I encountered another flier, and let me read this one to you directly: "NOT GETTING ENOUGH WOMEN? Join the Willey-Clinton Date-by-Rape Club! Juanita Broaddrick Confirmed! Hillary Approved! Call 1-202-456-1414 for Membership Details." Hm... Now, I haven't read the papers in QUITE a long time, unless something noteworthy happens (I do not consider the President's sex-life noteworthy, sorry, and I barely know what the Starr report IS...), and this whole thing sort of bothered me... I mean, is there REALLY a date-by-rape club? I just looked up the telephone number on numberfinder.com, and it's turned out to be the number for the White House (neat, huh!?), so I'm not too freaked anymore. I guess it's just a way to make a political statement? I dunno... I know I'll not be voting for Hillary Clinton for senator, and I know I don't friggin' like the Green Party, but short of a major revolution overthrowing the entire government and economics system, I don't think I'll ever be happy with anything political. So. Anyway. I kept walking.
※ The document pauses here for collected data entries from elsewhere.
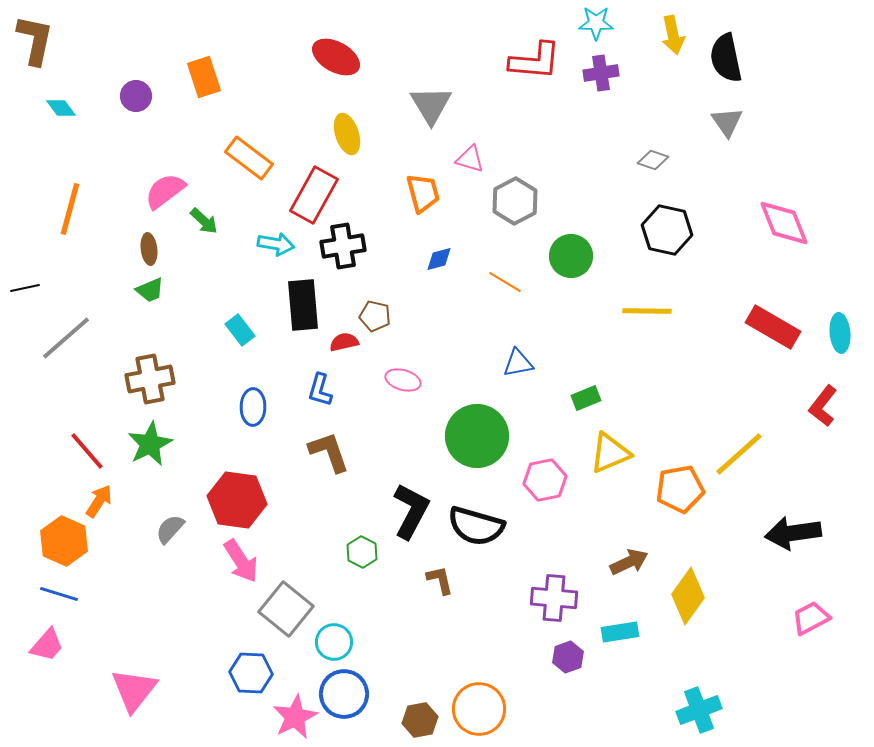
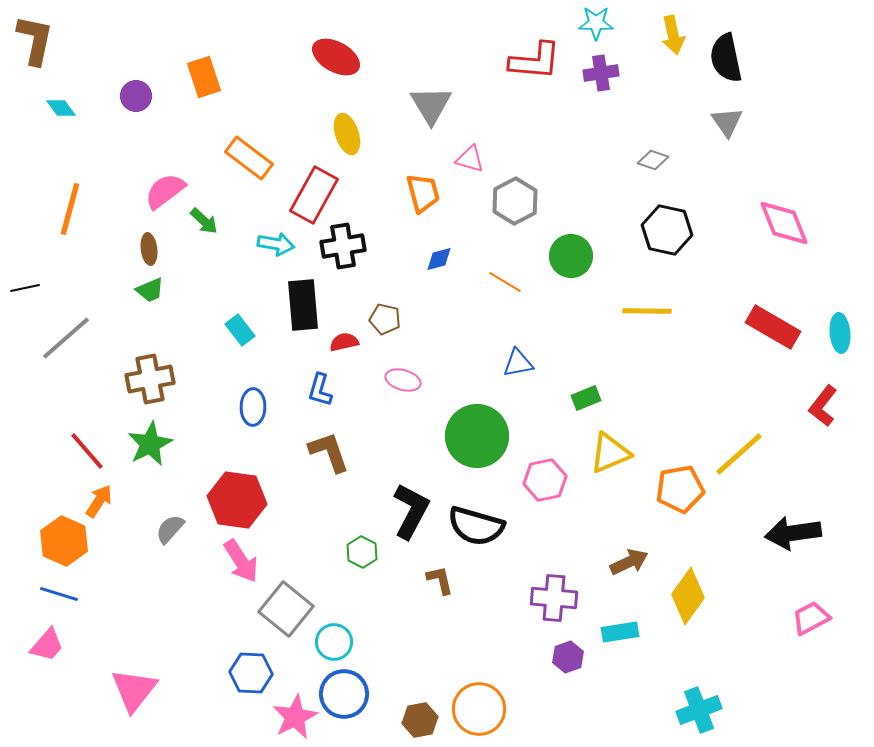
brown pentagon at (375, 316): moved 10 px right, 3 px down
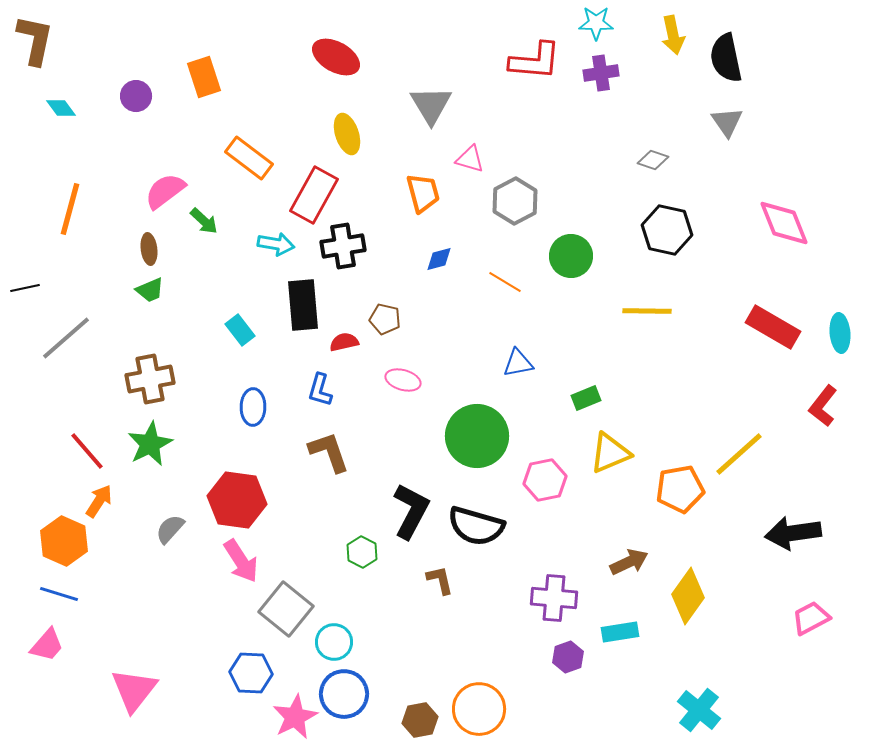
cyan cross at (699, 710): rotated 30 degrees counterclockwise
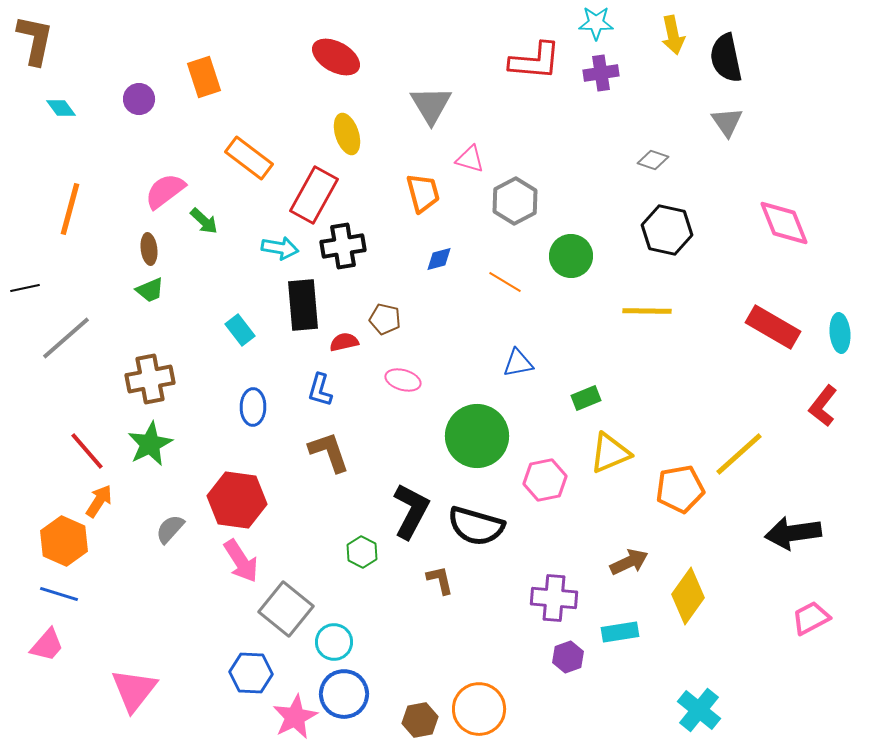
purple circle at (136, 96): moved 3 px right, 3 px down
cyan arrow at (276, 244): moved 4 px right, 4 px down
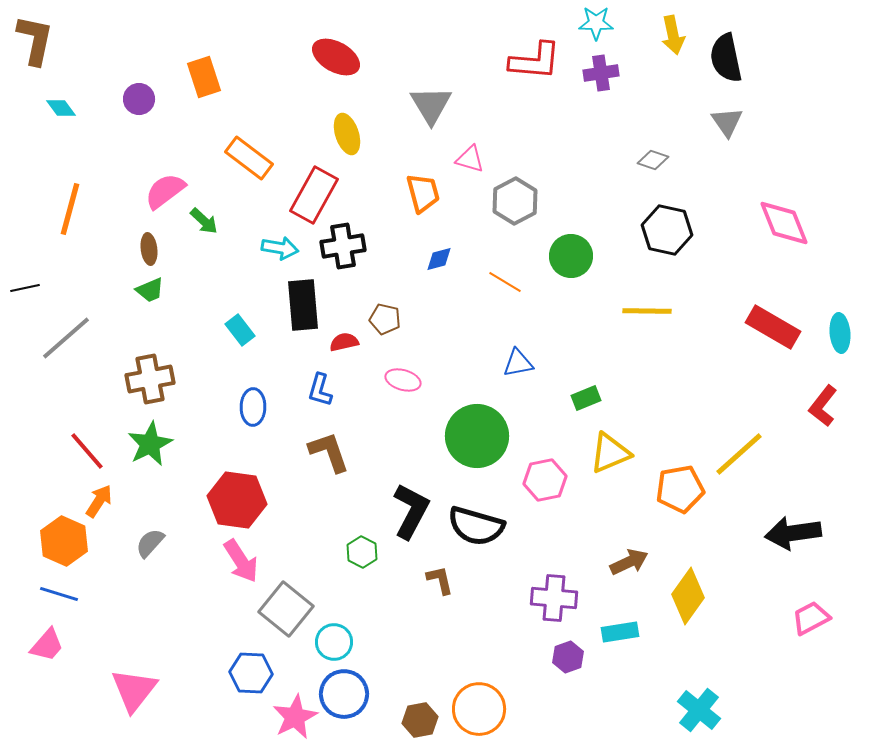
gray semicircle at (170, 529): moved 20 px left, 14 px down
I walked through the Hinman Building. I haven't been there in years. But there's a certain... smell... I can't really identify it... It's just something that seems to linger in that building... It brought back a few memories, all of them unpleasant. Well, almost all of them unpleasant. There was one little snippet I'd tucked away of Peter and I throwing wads of American cheese at a student production of "A Chorus Line" and forming a hate group against its director via hotmail. Heh. Yeah, that's a good memory. I've never in my life laughed so hard during a theater production as when I saw Peter squishing his fingers into a short stack of Lunchables American cheese and smirking at the stage...

There were other memories too. Ones I don't really talk about.

I'm sitting in the library now. Maybe I'll wander upstairs and lose myself in a good book about, like, criminal justice or something.

Later!
~Helena*

"...And I don't ever wanna feel like I did that day; take me to the place I love, take me all the way... And I don't ever wanna feel, like I did that day..." --Red Hot Chili Peppers, "Under the Bridge."